Clearly the network efficiencies of a single language would be huge. There'd be radically less friction in all sorts of interactions, greatly reducing transaction costs. This would have an effect of bringing people into the global social, cultural, and economic marketplace who's current contributions aren't big enough to warrant translation. There's surely a lot of great minds and ideas in isolated communities that, given the opportunity, would flourish globally.

Usually when n=1 resilience concerns are apparent, and language is no different. Less language diversity would mean less experimentation, and a reduced quantity of different cognitive perspectives (we know language affects how people view the world).

A single language would have much less modularity, and be extremely sensitive to changes--good or bad. Some really disgusting new word (yolo!) would have few barriers preventing its global spread. This isn't a trivial concern: unjust cultural biases ingrained in language systems certainly exist. Putting all your eggs in one basket usually carries hidden tail risks.

On a global scale, eliminating translation and the ability to employ multiple languages would greatly reduce feedback. How would you know that a language institutionalizes certain cultural biases or cognitive styles without meta-reflection?

No doubt the optimal outcome is some multilingual mixture, which allows for the benefits of a global lingua franca while preserving some consolidated language diversity. Where the equilibrium settles with respect to minor languages--Icelandic has few speakers but seems durable--is an interesting question for computational linguistics.

Saturday, February 22, 2014

Baby Steps Towards Restroom Reform

A new startup is planning a pay-for-access washroom in Manhattan that basically sounds like a capsule hotel. As I've previously noted, the supply of public restrooms in most big US cities is pathetically low. Many cities, such as Tokyo, have publicly-funded restrooms. Other cities have privately-supplied restrooms that charge small fees. The US has neither, with most public restrooms provided as a complementary service by private businesses selling other stuff. This system worked okay because overuse of these free restrooms was curbed by norms--polite "for customers only" signs etc.

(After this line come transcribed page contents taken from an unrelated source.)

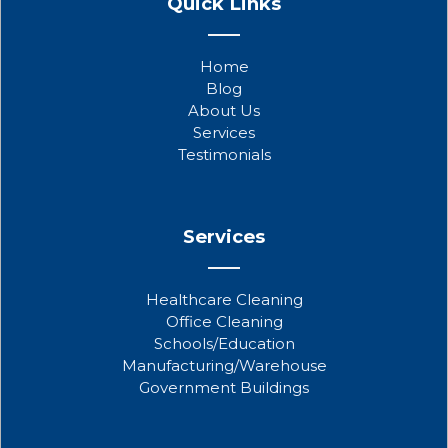
Quick Links
c
i
u
e
t
t
b
t
u
Home
o
e
b
Blog
o
r
e
About Us
k
Services
Testimonials
Services
Healthcare Cleaning
Office Cleaning
Schools/Education
Manufacturing/Warehouse
Government Buildings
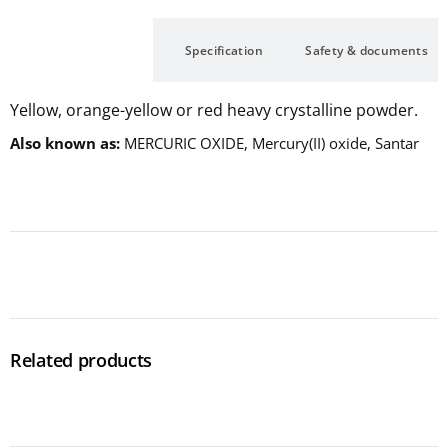
Description
Specification
Safety & documents
Yellow, orange-yellow or red heavy crystalline powder.
Also known as
MERCURIC OXIDE, Mercury(II) oxide, Santar
Related products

For whatever reason these norms are breaking down and businesses are decreasing the quantity and accessibility of their restrooms. This Manhattan experiment is nice because it can help shift the way people think about restrooms: as a valuable good that people should be willing to pay for. Smuggling this idea into a business model that bundles a bunch of products together (storage lockers, showers, a quiet space, etc.) is both clever and disappointing. It's clever because it emphasizes the positional value of the package by appealing to rich folks. It's disappointing because it fails to target the low-value customers, like tourists, who's willingness-to-pay for a public restroom might fall below the membership fee.